### DOCUMENT SECTION
BEGIN

Poetry, chapbook, 36 pages, from Bottlecap Features.
The poems in Amy Haddad’s The Most Potent Weapon read like “enlightenments from life on the road,” to borrow from Paul Theroux, for those who journey with an end-stage or chronic illness. With a rare insider’s view of the world of health care from the dual perspectives of nurse and patient, Haddad reveals courage, frailty, grace, and humor in poems grounded in clinical authenticity.
The chapbook examines everyday life that is filtered through a cancer diagnosis. The poems highlight metaphors commonly used to describe the divides between the ill and well including differences in language, war imagery, and expectations regarding feminine beauty in form and language that are at once subtle, relatable, clear, and often jarring. This chapbook is like a series of postcards along the way on a trip to a strange land in which Haddad bears witness to unexpected, and at times, unbearable experiences encountered there. Anyone on a similar trip will find a willing companion in the poems in this book.

END

### DATA UNDER STUDY
BEGIN

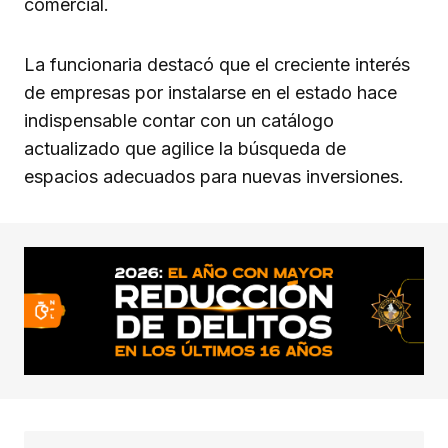
comercial.
La funcionaria destacó que el creciente interés
de empresas por instalarse en el estado hace
indispensable contar con un catálogo
actualizado que agilice la búsqueda de
espacios adecuados para nuevas inversiones.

END

### TASK ITEM A
Answer these from the chapbook description:
(i) How many pages does the chapbook have?
(ii) From what two perspectives does Haddad view the world of health care?
(iii) To what does the description compare the chapbook?
### TASK ITEM B
Please continue the chapbook description from its last sentence.

### TASK RESULT A
(i) 36 pages.
(ii) Nurse and patient.
(iii) A series of postcards along the way on a trip to a strange land.

### TASK RESULT B
Amy Haddad started her career as a nurse working in mental health settings, medical/surgical nursing, and home care. Presently, she is a professor emerita at Creighton University. She is the author of the chapbook The Geography of Kitchens (Finishing Line Press, 2021) and An Otherwise Healthy Woman (Backwaters Press, 2022), that was a winner of the American Journal of Nursing Book of the Year in 2022. Her poems have appeared in journals including: Aji Magazine, Persimmon Tree, DASH Literary Journal, Oberon Poetry Journal, Intima: A Journal of Narrative Medicine, Months to Hours Poetry Journal, Annals of Internal Medicine, Bellevue Literary Review, Glimpse Poetry Magazine, and Abandoned Mine. She and her husband live in a 100-year-old log cabin in the middle of a park in Omaha, Nebraska.